I knelt down and grabbed her by the wrist. She winced, but she didn’t pull away. 

“Peter was right about you! What are you stealing?” 

“Only the boat, love, and I’m sure it’ll come back soon enough.” 

There was a strange, fervent light in her eyes as she looked towards the horizon. 

“I’ve remembered, Amelie. I know what I’m meant to do. I’m sorry, but I have to move on.” 

“You have to stay here! Aren’t you happy?” 

She paused.
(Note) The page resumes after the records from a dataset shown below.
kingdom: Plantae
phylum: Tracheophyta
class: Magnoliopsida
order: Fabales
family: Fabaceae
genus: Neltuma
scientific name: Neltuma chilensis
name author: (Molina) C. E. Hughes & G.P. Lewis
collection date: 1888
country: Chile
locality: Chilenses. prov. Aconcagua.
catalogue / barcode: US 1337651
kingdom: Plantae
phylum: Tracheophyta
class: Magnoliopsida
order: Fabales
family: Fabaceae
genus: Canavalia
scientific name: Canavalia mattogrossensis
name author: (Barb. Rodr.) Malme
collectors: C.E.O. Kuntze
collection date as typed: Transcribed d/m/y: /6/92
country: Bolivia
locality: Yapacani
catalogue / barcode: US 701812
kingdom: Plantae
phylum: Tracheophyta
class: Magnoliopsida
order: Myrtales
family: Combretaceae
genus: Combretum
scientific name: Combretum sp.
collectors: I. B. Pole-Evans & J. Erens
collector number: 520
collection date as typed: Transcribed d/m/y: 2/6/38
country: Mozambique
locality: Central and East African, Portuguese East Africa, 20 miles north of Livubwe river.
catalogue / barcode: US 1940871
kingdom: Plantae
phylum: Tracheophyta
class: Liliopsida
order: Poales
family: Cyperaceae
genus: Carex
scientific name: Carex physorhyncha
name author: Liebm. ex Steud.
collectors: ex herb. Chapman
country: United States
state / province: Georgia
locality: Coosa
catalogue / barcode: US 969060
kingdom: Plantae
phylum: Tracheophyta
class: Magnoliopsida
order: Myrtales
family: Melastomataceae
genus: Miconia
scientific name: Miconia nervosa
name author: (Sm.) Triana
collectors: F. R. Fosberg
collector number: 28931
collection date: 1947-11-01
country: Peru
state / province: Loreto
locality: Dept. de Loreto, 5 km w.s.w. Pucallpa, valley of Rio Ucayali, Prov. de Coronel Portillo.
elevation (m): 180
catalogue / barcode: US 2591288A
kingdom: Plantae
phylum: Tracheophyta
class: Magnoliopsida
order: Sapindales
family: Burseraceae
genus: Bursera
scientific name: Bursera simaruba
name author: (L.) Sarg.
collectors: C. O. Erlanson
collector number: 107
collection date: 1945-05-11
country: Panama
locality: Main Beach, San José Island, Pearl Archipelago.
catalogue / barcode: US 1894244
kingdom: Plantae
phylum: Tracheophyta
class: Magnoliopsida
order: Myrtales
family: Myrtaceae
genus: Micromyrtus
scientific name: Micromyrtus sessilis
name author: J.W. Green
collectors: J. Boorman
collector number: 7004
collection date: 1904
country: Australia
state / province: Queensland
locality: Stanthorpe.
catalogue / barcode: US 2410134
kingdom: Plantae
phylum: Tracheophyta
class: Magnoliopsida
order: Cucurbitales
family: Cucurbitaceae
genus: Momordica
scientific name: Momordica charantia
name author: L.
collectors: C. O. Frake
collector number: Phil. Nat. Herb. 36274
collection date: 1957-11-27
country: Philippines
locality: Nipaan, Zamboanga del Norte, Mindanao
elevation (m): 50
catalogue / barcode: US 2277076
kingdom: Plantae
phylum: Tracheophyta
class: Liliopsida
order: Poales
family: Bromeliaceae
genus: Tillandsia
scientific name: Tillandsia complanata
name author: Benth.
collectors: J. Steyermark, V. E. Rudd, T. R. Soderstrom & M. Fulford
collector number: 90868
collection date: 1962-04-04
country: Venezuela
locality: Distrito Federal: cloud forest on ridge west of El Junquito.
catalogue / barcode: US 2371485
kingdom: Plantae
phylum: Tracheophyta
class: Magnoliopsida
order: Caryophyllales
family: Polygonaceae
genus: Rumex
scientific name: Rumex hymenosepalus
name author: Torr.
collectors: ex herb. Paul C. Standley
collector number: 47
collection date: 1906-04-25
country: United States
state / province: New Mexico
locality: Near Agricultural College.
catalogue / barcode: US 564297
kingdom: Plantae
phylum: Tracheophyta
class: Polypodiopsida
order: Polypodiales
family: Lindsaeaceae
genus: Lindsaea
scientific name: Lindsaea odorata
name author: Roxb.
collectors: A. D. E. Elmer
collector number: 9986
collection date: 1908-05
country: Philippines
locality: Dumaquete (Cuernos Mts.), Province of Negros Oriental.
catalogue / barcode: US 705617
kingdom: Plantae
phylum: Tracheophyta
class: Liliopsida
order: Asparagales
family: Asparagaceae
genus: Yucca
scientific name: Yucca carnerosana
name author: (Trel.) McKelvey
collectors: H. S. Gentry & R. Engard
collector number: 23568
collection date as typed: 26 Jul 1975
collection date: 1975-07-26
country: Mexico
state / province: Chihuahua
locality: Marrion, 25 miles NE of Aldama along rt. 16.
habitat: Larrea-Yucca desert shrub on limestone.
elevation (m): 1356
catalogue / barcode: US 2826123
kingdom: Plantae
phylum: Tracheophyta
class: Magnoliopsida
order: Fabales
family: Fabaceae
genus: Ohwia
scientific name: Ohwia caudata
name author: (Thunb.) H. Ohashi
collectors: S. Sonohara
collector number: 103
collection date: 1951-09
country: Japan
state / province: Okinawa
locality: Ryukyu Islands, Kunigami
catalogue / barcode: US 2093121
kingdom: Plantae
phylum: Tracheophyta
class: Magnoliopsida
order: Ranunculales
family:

A wave threw the boat against the dock, and she stumbled forward.

“That doesn’t matter. I have to keep going. That is why I am the Traveller. Not the tourist. Not the refugee. I have no home to return to. I have no Peter, no light, no Blackrock. But you, Amelie — you do. What I wouldn’t give to be like you!”

Another wave soaked us in freezing spray. She ran a rough thumb over my cheek, then pulled me close, her thin lips meeting mine. The taste of salt filled my mouth.

“Please,” I repeated hoarsely, unable to see anything but her wide, dark eyes. “Whatever I have, I risked it all for you. Please, take me with you. I will be your home.” 

The Traveller looked at me, then down at the rough wood of the dinghy, then back out to sea. 

“Amelie—” 

She kissed my eyelids gently, one at a time.

“No.” 

She was gone before I opened my eyes. From the South, a wind began to blow.